Saving endangered mahogany gliders

GLIDER CAM: 60 CAMERAS,
5 WEEKS A YEAR

FEBRUARY 2024

Mahogany gliders have been captured on camera at three sites between Tully and Townsville as recovery team members start a new phase in their work to save this endangered species.

The elusive little gliders have been spotted in bushland on the Cardwell Range and further south at Bambaroo as part of a five-year monitoring program to learn more about mahogany glider populations and how many remain in the wild.

Sixty cameras, five weeks, a photo every three seconds…

Terrain NRM’s Jacqui Diggins said 60 cameras were attached to trees for a five-week period by teams from Girringun Aboriginal Corporation, the Queensland Parks and Wildlife Service, James Cook University, NQ Dry Tropics NRM and Terrain NRM.

“These cameras take photos every three seconds. We set up 20 cameras in a quadrant at three different locations where mahogany gliders have been recorded during research over the last 15 to 20 years.

“The aim is to do this for five years at the same locations, with the same methods and at the same time of year so we can detect trends in the glider population.”

Mahogany gliders are only known to be between Tully and Ollera Creek, north of Townsville. The last population estimate for this endangered species was based on survey data collected from 1994 to 1996. It was estimated that between 1500 and 2000 mahogany gliders remained. Then their habitat was battered by a severe tropical cyclone in 2011.

Monitoring key populations through time

Mrs Diggins said cameras had been used over the past two years, along with catch and release trapping to take tiny tissue samples, in a bid to better understand the boundaries of mahogany glider habitat, populations and genetic health.

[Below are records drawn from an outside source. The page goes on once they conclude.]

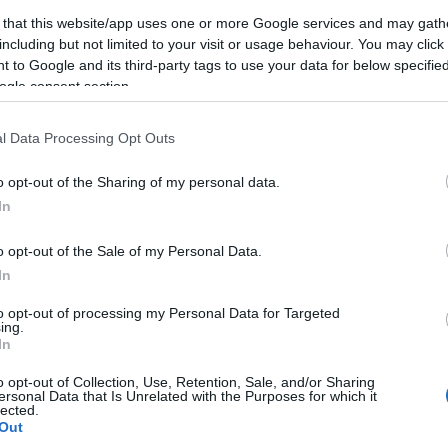
 that this website/app uses one or more Google services and may gath
vesen is ragyoghat
Mint egy tündér! Je
including but not limited to your visit or usage behaviour. You may click 
ki a vörös szőnyegen!
Ortega Wednesday
 to Google and its third-party tags to use your data for below specifi
ogle consent section.
 Collins mindenkit
ellentétének öltözött
ázsolt
Emmy-gálán
l Data Processing Opt Outs
o opt-out of the Sharing of my personal data.
In
o opt-out of the Sale of my Personal Data.
In
to opt-out of processing my Personal Data for Targeted
ing.
In
SZTÁRHÍREK
o opt-out of Collection, Use, Retention, Sale, and/or Sharing
ersonal Data that Is Unrelated with the Purposes for which it
lected.
Out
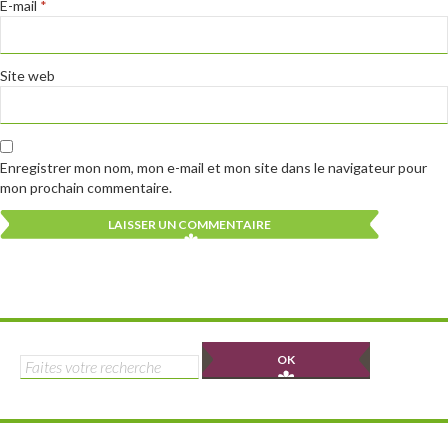
E-mail
*
Site web
Enregistrer mon nom, mon e-mail et mon site dans le navigateur pour
mon prochain commentaire.
Alternative:
Alternative:
Rechercher :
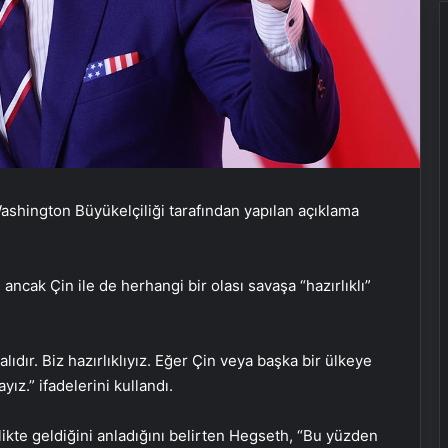
shington Büyükelçiliği tarafından yapılan açıklama
ncak Çin ile de herhangi bir olası savaşa “hazırlıklı”
lıdır. Biz hazırlıklıyız. Eğer Çin veya başka bir ülkeye
yız.” ifadelerini kullandı.
ikte geldiğini anladığını belirten Hegseth, “Bu yüzden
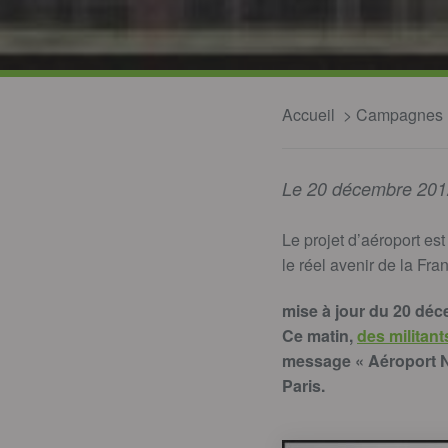
Accueil
Campagnes
Le 20 décembre 201
Le projet d’aéroport es
le réel avenir de la Fra
mise à jour du 20 déc
Ce matin,
des militan
message « Aéroport N
Paris.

The work was part of a Terrain NRM project funded by the Australian Government, and was also James Cook University research led by PhD student Eryn Chang and Professor Conrad Hoskins.

The results have laid the foundations for the current population monitoring program.

“Looking for populations of mahogany gliders within the known distribution areas, and also beyond them, was the first step. Now we have selected some key populations to monitor through time,’’ Mrs Diggins said.

Laying foundations for new citizen science project 

“We’ve chosen three locations with the highest recordings of mahogany gliders. We hope to have more sites in the future. We’ll need five consecutive years of records to begin to know population trends, which can inform us for long-term management of this endangered species.

“We’re also hoping this research can become a citizen science project in years to come.”

Terrain NRM’s ‘Biodiversity Bright Spots – Building Resilience in Wet Tropics Woodlands’ project was funded by the Australian Government through its National Landcare Program. The project also included working with landholders and conservationists on native trees plantings to bridge gaps in glider habitat, and working with Girringun Aboriginal Rangers and the Queensland Department of Resources on controlled burns in pockets of remaining woodland to stop rainforest from thickening and preventing gliders from moving between trees.